I know a few people who are expert at relating stories and summarizing movies and books. They can realistically sell me any plot, and they’d do it better than the actual paid marketing departments for said movies and books. On the other hand, there are those like me, who try to condense some fantastic story into a few sentences but then occasionally have to end it with “but it’s so much better than it sounds.”
“One Hundred Years of Solitude is about a fantastical village which exists in more or less a capsule of time and features one huge family tree with about seventeen people named Aureliano and there is magical realism and it’s just about their lives… but it’s so much better than it sounds.”

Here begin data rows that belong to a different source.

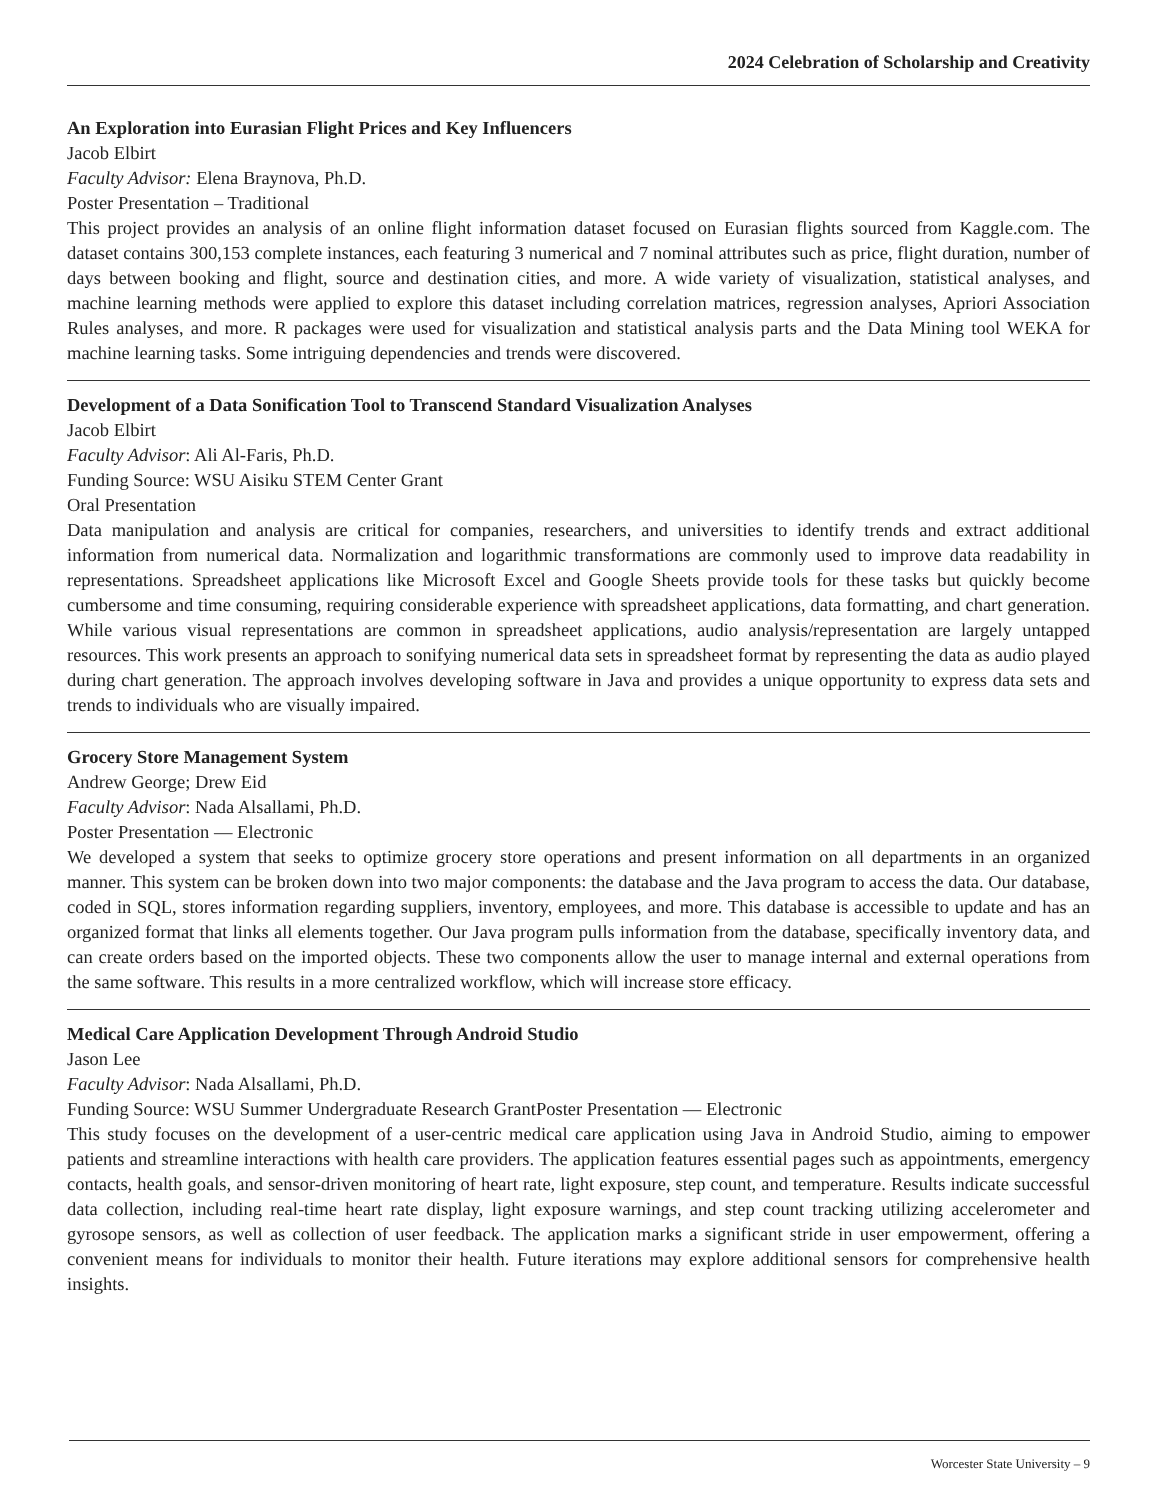2024 Celebration of Scholarship and Creativity
An Exploration into Eurasian Flight Prices and Key Influencers
Jacob Elbirt
Faculty Advisor: Elena Braynova, Ph.D.
Poster Presentation – Traditional
This project provides an analysis of an online flight information dataset focused on Eurasian flights sourced from Kaggle.com. The dataset contains 300,153 complete instances, each featuring 3 numerical and 7 nominal attributes such as price, flight duration, number of days between booking and flight, source and destination cities, and more. A wide variety of visualization, statistical analyses, and machine learning methods were applied to explore this dataset including correlation matrices, regression analyses, Apriori Association Rules analyses, and more. R packages were used for visualization and statistical analysis parts and the Data Mining tool WEKA for machine learning tasks. Some intriguing dependencies and trends were discovered.
Development of a Data Sonification Tool to Transcend Standard Visualization Analyses
Jacob Elbirt
Faculty Advisor: Ali Al-Faris, Ph.D.
Funding Source: WSU Aisiku STEM Center Grant
Oral Presentation
Data manipulation and analysis are critical for companies, researchers, and universities to identify trends and extract additional information from numerical data. Normalization and logarithmic transformations are commonly used to improve data readability in representations. Spreadsheet applications like Microsoft Excel and Google Sheets provide tools for these tasks but quickly become cumbersome and time consuming, requiring considerable experience with spreadsheet applications, data formatting, and chart generation. While various visual representations are common in spreadsheet applications, audio analysis/representation are largely untapped resources. This work presents an approach to sonifying numerical data sets in spreadsheet format by representing the data as audio played during chart generation. The approach involves developing software in Java and provides a unique opportunity to express data sets and trends to individuals who are visually impaired.
Grocery Store Management System
Andrew George; Drew Eid
Faculty Advisor: Nada Alsallami, Ph.D.
Poster Presentation — Electronic
We developed a system that seeks to optimize grocery store operations and present information on all departments in an organized manner. This system can be broken down into two major components: the database and the Java program to access the data. Our database, coded in SQL, stores information regarding suppliers, inventory, employees, and more. This database is accessible to update and has an organized format that links all elements together. Our Java program pulls information from the database, specifically inventory data, and can create orders based on the imported objects. These two components allow the user to manage internal and external operations from the same software. This results in a more centralized workflow, which will increase store efficacy.
Medical Care Application Development Through Android Studio
Jason Lee
Faculty Advisor: Nada Alsallami, Ph.D.
Funding Source: WSU Summer Undergraduate Research GrantPoster Presentation — Electronic
This study focuses on the development of a user-centric medical care application using Java in Android Studio, aiming to empower patients and streamline interactions with health care providers. The application features essential pages such as appointments, emergency contacts, health goals, and sensor-driven monitoring of heart rate, light exposure, step count, and temperature. Results indicate successful data collection, including real-time heart rate display, light exposure warnings, and step count tracking utilizing accelerometer and gyrosope sensors, as well as collection of user feedback. The application marks a significant stride in user empowerment, offering a convenient means for individuals to monitor their health. Future iterations may explore additional sensors for comprehensive health insights.
Worcester State University – 9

Every time something like this happens, I feel terrible for the gross misrepresentation, and always come up with a better summary after the dialogue (and the selling opportunity!) is over. It makes me wonder how many shades and versions of famous, excellent, acclaimed stories there are out there. People re-interpret and re-tell, and it is in this act that content is invariably added, destroyed, or altered. Is this okay to do?
Take, for example, translators. They re-interpret across languages. With their work, we are able to enjoy a broad range of classics, and a broad range of viewpoints. For instance, the Napoleonic wars have a terribly vast array of observations. Reading an account from an American writer (Moscow 1812) is very different from reading a novel by a Russian writer (War and Peace) – and yet, both are widely considered to be fair and unbiased accounts. In this way, bridging languages is invaluable.
Richard Pevear and Larissa Volokhonsky are a pair of translators of Russian, Italian, French, and Greek literature. They won my respect (and since I love Russian literature, complete and total lifelong loyalty) because they write without judgement and keep true to the style, humour, expression, and rhetoric of the writer. I don’t even know their opinion of Tolstoy’s insistence of transcribing the German and French accent into his characters’ speech. But they loyally preserve it in its every instance. (I am thankful because my opinion is that it’s hilarious.)
Even so, Pevear mentions that “translation is a dialogue between two languages.” This is because there is no way to portray the exact same thought in two languages. There is always just a shade of a difference. Who decides a good re-telling? A good re-telling depends so much on one’s interpretation of the material. The words might not match up for one person, creating a skewed and uncomfortably off-beat story, nothing like the original. But for another, the words are exactly what she was thinking when she read the original. The rhetoric matches up and the effect is true to the intention of the original.
To translate is to re-tell. Are we adding more content to the universe by re-telling? Is War and Peace in English a different book from War and Peace as Tolstoy wrote it? Yes, in many ways it is. In many ways Pevear and Volokhonsky are authors, though it may truthfully be more correct that they humbly call themselves translators instead.
Artists re-tell, photographers re-tell, and lyricists re-tell. Is Herbert Kretzmer’s musical version of Les Miserables different from Victor Hugo’s novel? Absolutely. I haven’t read the book yet, but anybody can tell you that the songs are content that is original from the book.
And there is a philosophical extrapolation to be made here, though it is a disenchanting one. It appears that with all the re-telling that we do, there is nothing wholly original in this world, as there is always a base that we draw content from. We are, ourselves, walking collections of experiences and images. Our mind is shaped by our years in this world, and our mind itself projects content and thought into it. This filter of experience, this feedback loop of content that we take and that we give back – these things mean that nothing is one-hundred-percent new and pure.
Perhaps originality, much like happiness, is an ideal and a direction, and not quite a destination that can be arrived at. And that, like the action of re-telling, is okay.